Rakesh Yankaran (/hi/), nicknamed The Raja (born 03 December 1959) is a Trinidadian musician. He is the son of the late Indian classical musician, Isaac Yankarran and brother of the late Indian classical and chutney musicians Anand, Suresh, and Sharm Yankaran. His grandfather came from Andhra Pradesh, India to Trinidad and Tobago during the indentured labour times. He is a self-taught musician. As a child, young Rakesh loved to listen to his father sing. As a teen he started to play music himself. Today he is a professional chutney artist. He can play the Indian instruments tabla, dholak, harmonium, dhantal, and the tassa drum.

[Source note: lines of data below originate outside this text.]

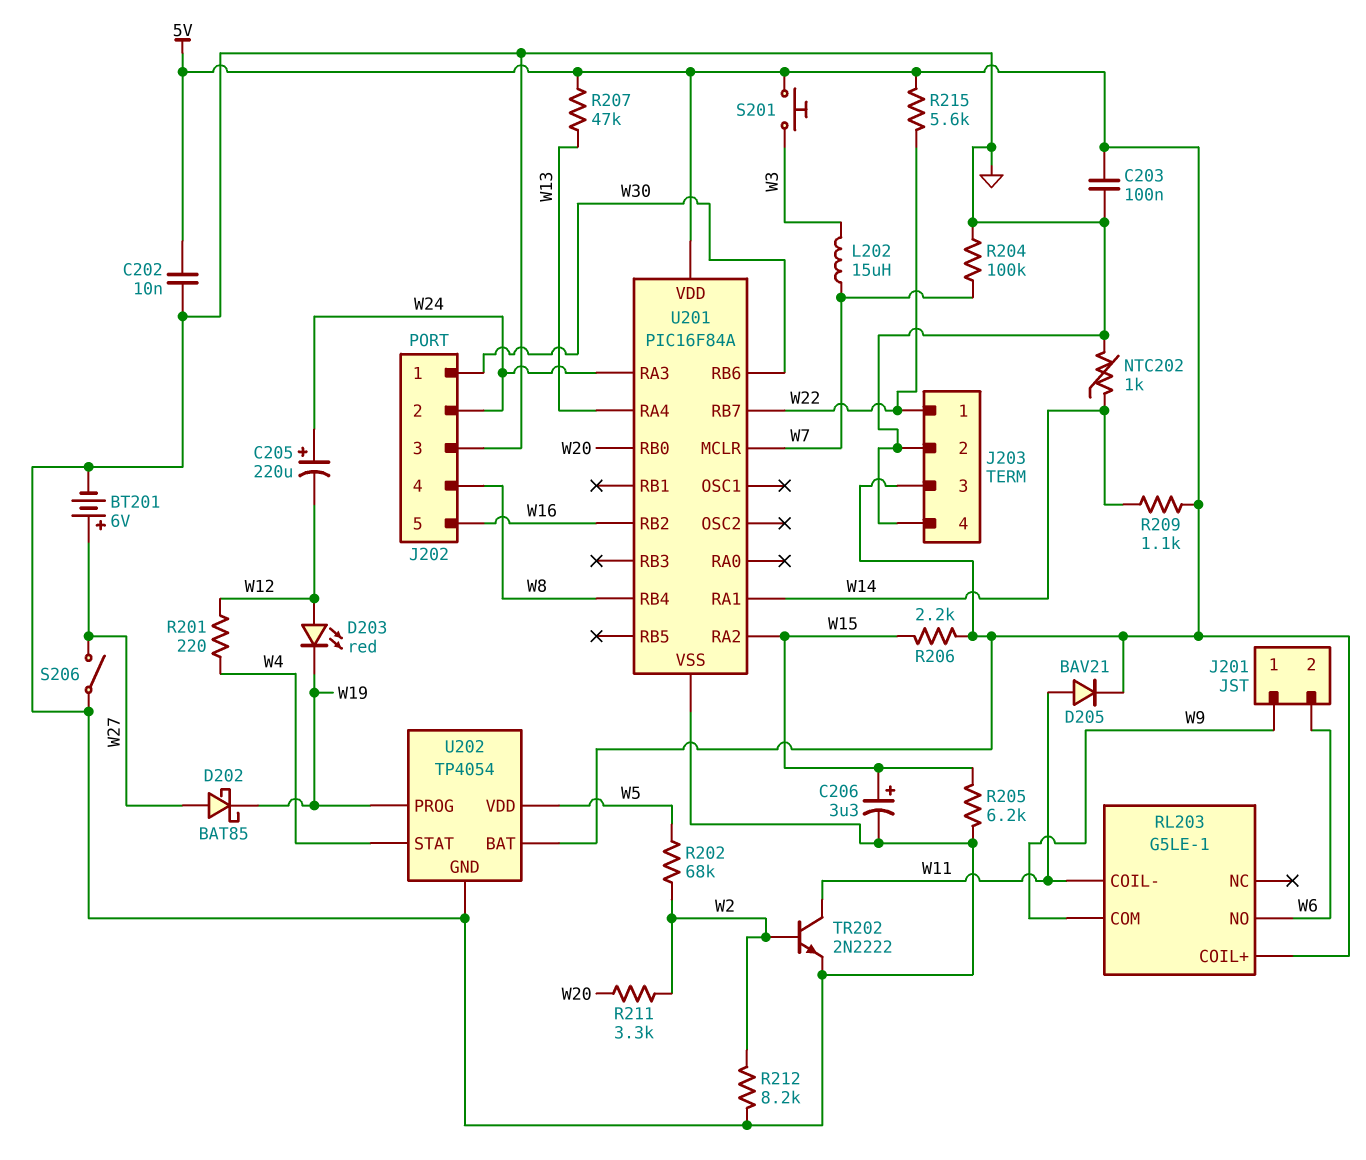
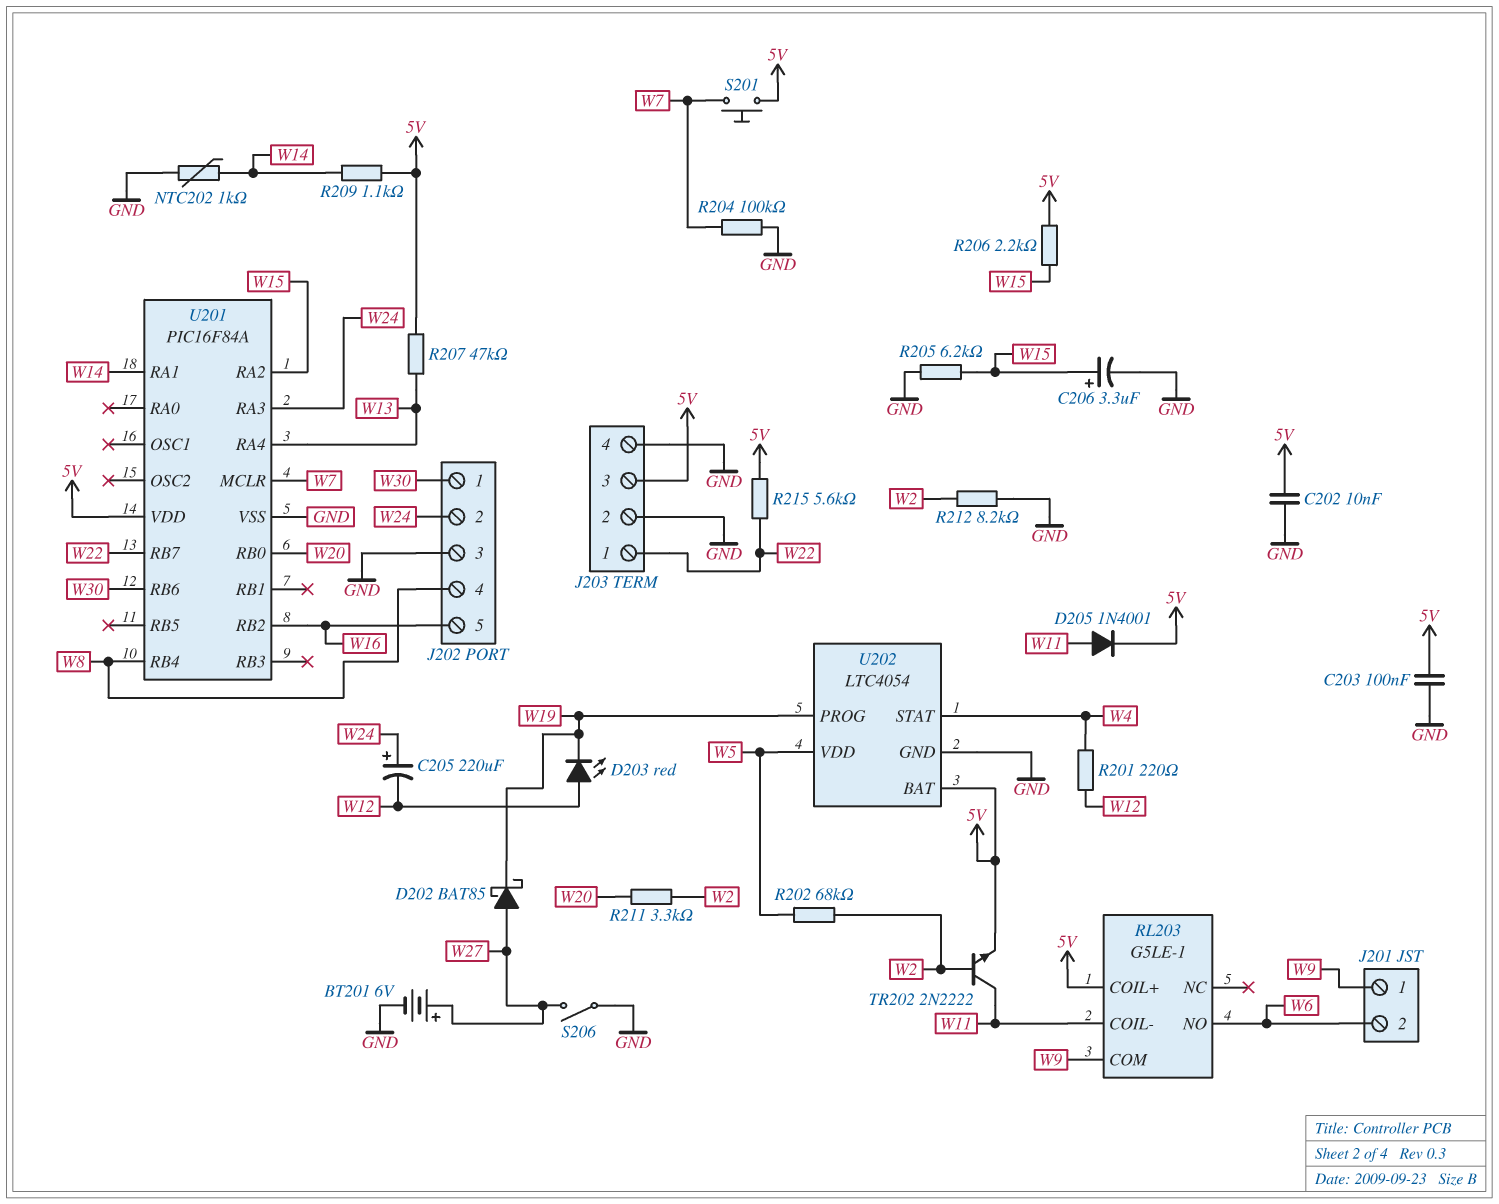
D205: diode BAV21 (A W11, K 5V) -> diode 1N4001 (A W11, K 5V)
L202: 15uH (W3, W7) -> none
S201: button (5V, W3) -> button (5V, W7)
TR202: NPN 2N2222 (B W2, C W11, E GND) -> NPN 2N2222 (B W2, C W11, E 5V)
U202: TP4054 -> LTC4054

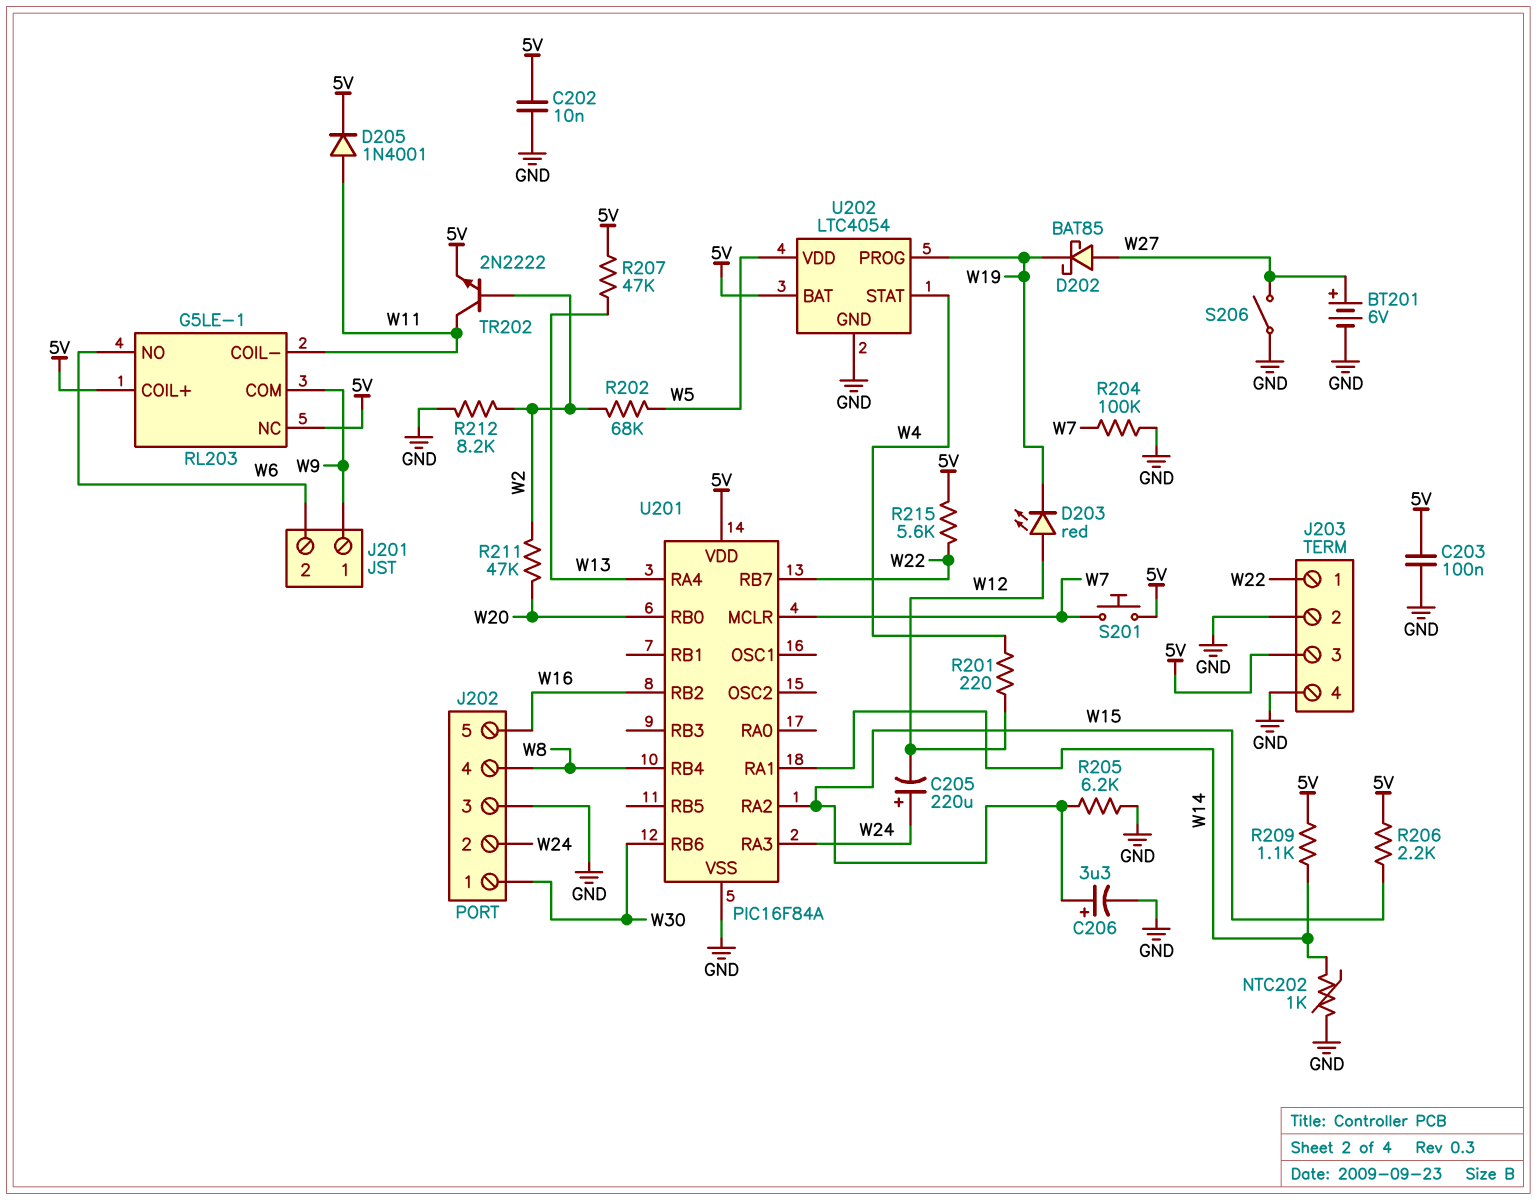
R211: 3.3k (W2, W20) -> 47k (W2, W20)
RL203 pin NC: none -> 5V

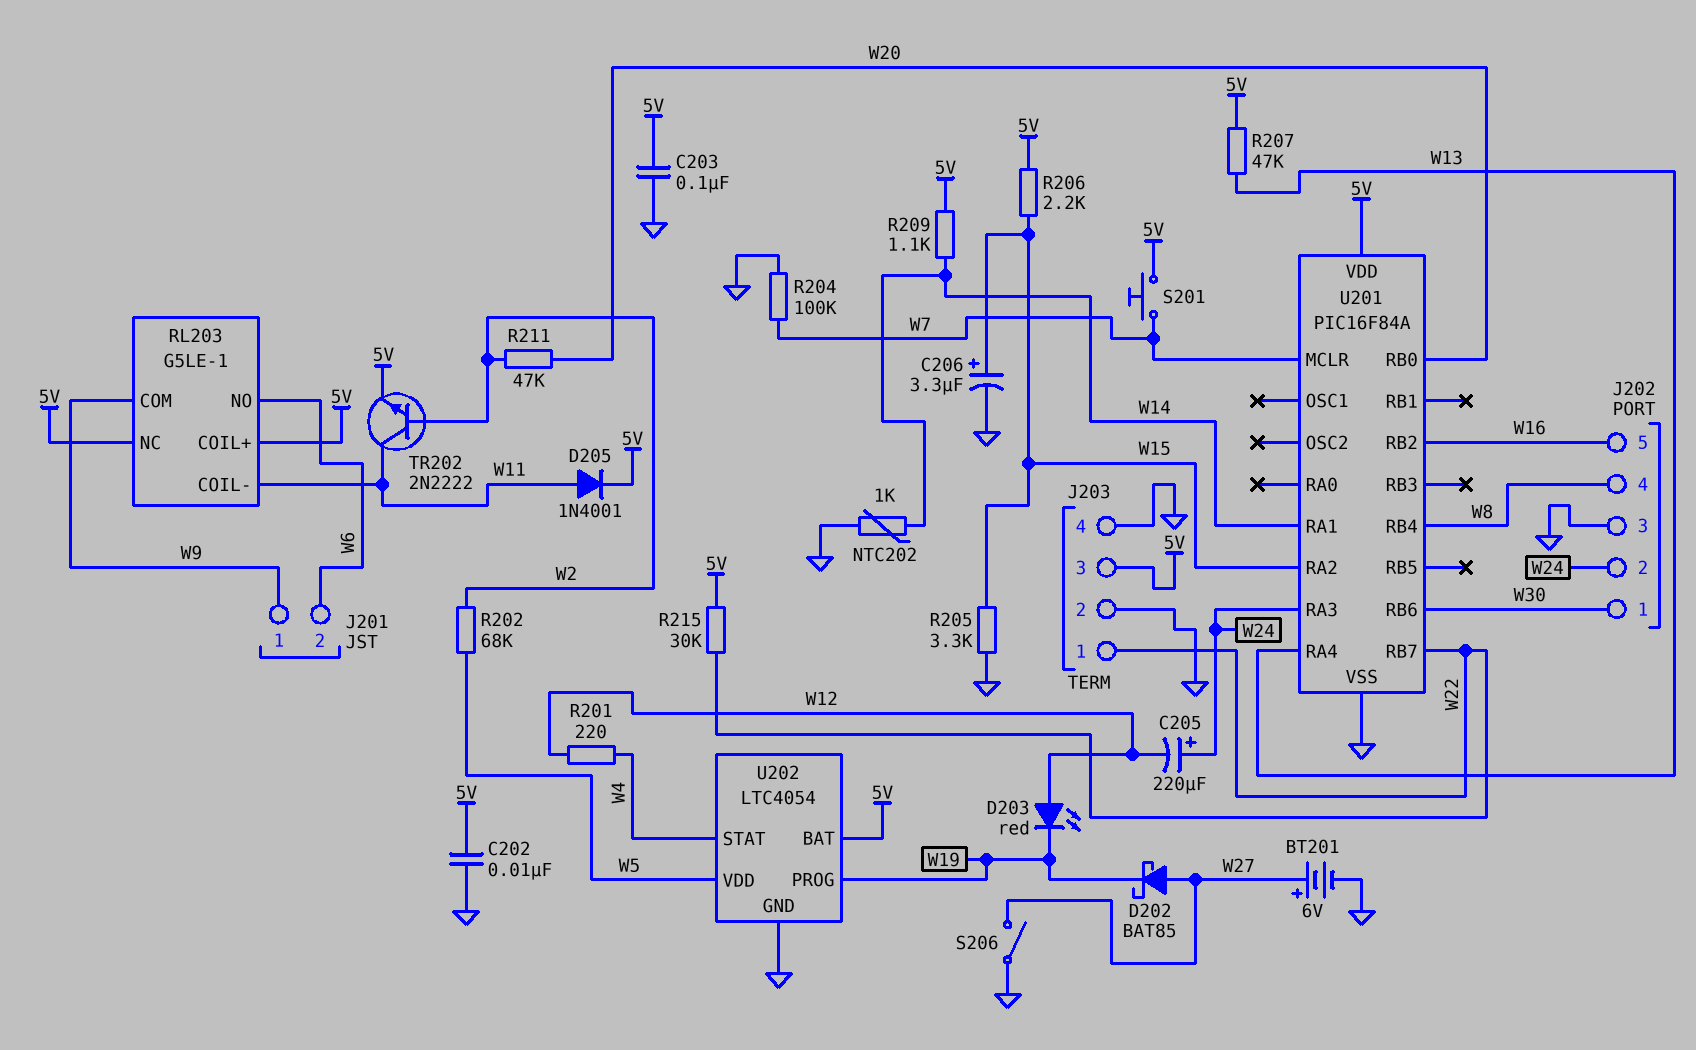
R205: 6.2k (GND, W15) -> 3.3k (GND, W15)
R212: 8.2k (GND, W2) -> none
R215: 5.6k (5V, W22) -> 30k (5V, W22)

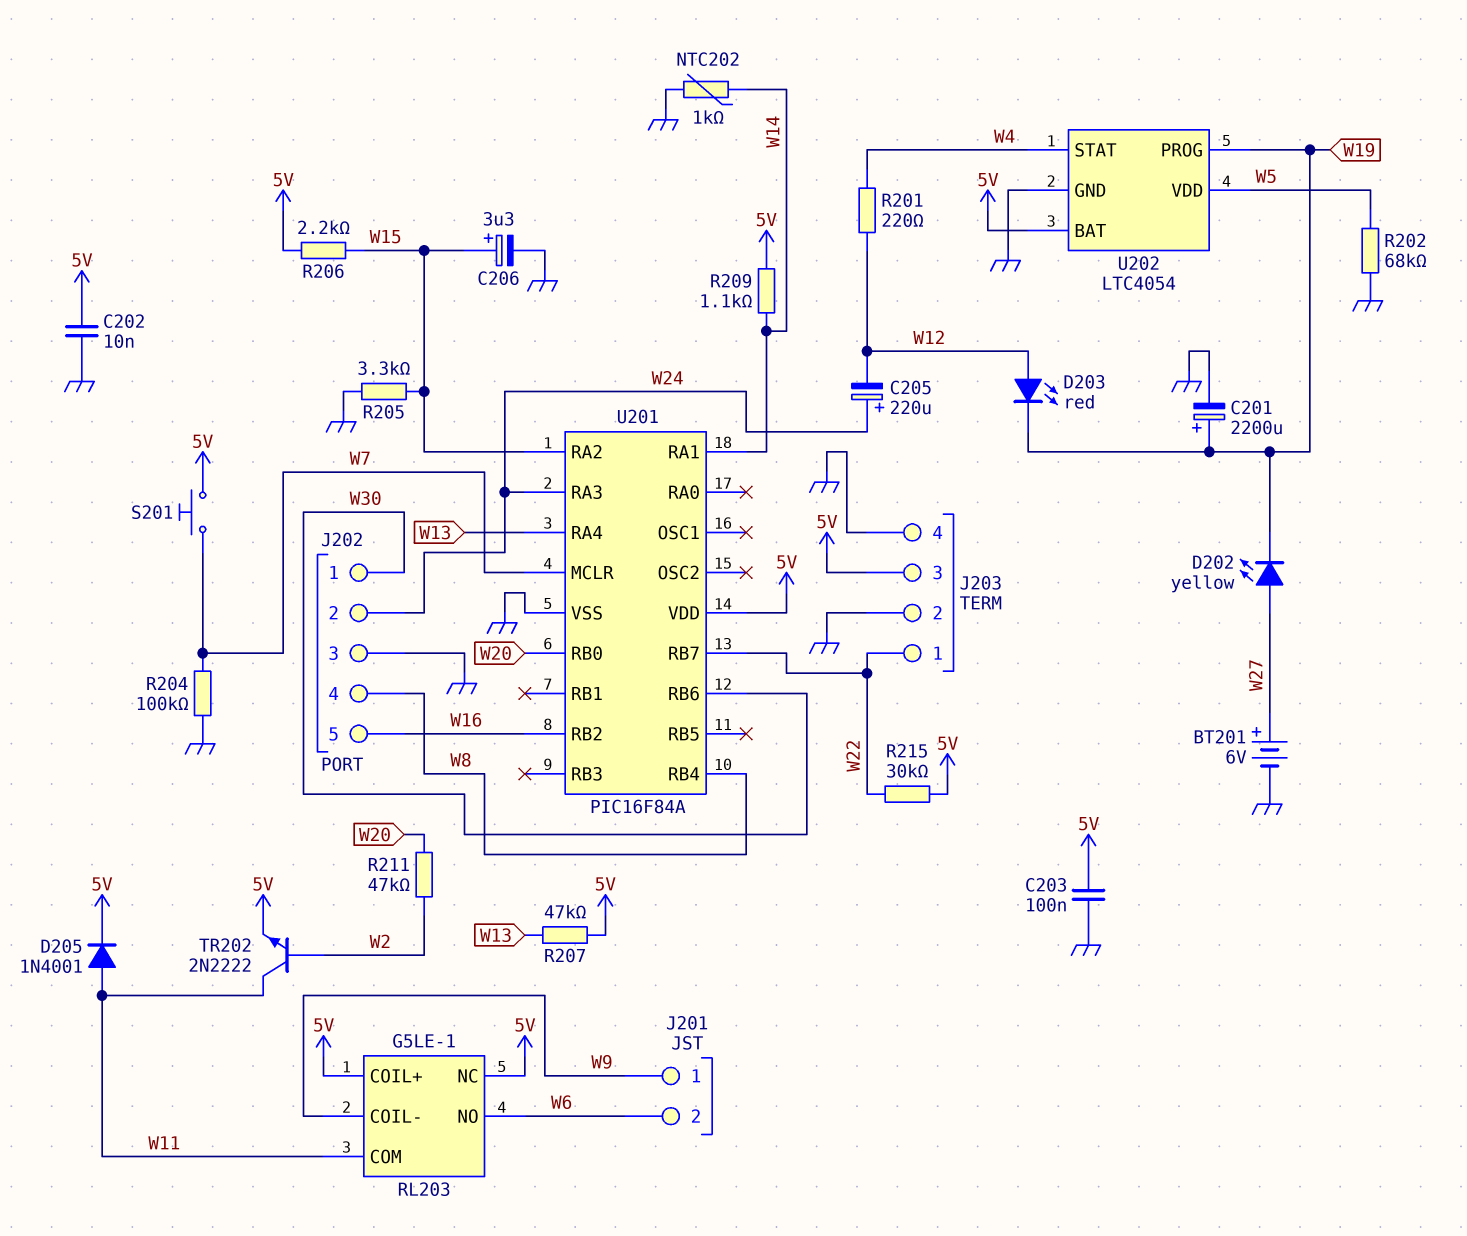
C201: none -> 2200uF (plus W19, minus GND)
D202: schottky BAT85 (A W27, K W19) -> LED yellow (A W27, K W19)
R202: 68k (W2, W5) -> 68k (GND, W5)
RL203 pin COIL-: W11 -> W9
RL203 pin COM: W9 -> W11
S206: switch (GND, W27) -> none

Rakesh Yankaran was born in Brickfield, Carapichaima, Trinidad and Tobago to a Hindu family and is of Telugu and Bhojpuri Indian descent. He began his career in 1974, but first gained national acclaim in 1991 with Dadiyya Moday Lay Lay. Other hits include Mousie, Dulahin Chale Sasural and Naroro Ray. He won the National Chutney Monarch competition in 1996 and 1997 and 2008, and the National Traditional Chutney Monarch in 2008. He has collaborated with artists like Ravi B, Raymond Ramnarine, Sam Bhoodram, etc.

Some of his albums include but are not limited to:

"D Raja is Boss", "Geh Tem Raja", "Get in D' Soor with De Raja", "Bhajan Ratnavali", "Shakti Vandana", "Jai Kali".